Task statement: Only the pictures should be dropped; every line of the data must come back exactly as written.

Supplied information:
• • •

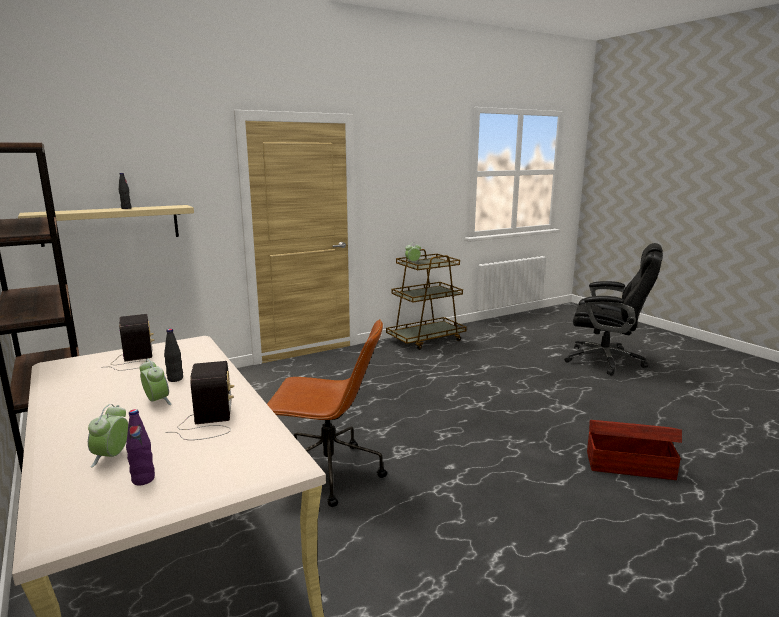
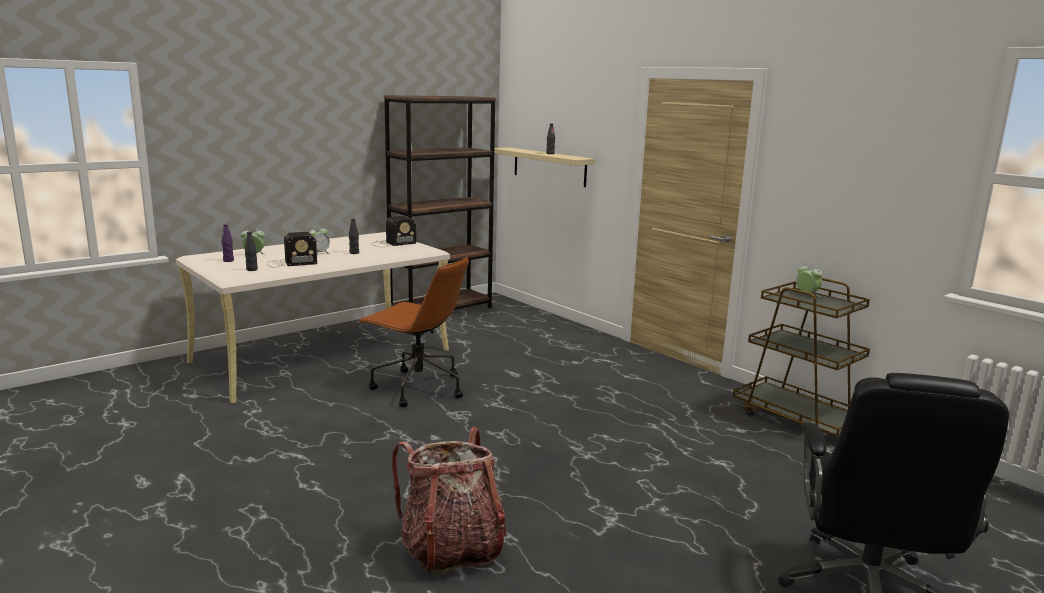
camera: 80 degrees right, 0 degrees up
brown office chair [267,319,387,507] -> brown office chair turned 60 degrees counterclockwise [358,257,469,407]
brown storage box [587,420,682,480] -> backpack [392,427,507,576]
none -> black bottle [245,232,258,271]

• • •

Answer box:
camera: 80 degrees right, 0 degrees up
brown office chair [267,319,387,507] -> brown office chair turned 60 degrees counterclockwise [358,257,469,407]
brown storage box [587,420,682,480] -> backpack [392,427,507,576]
none -> black bottle [245,232,258,271]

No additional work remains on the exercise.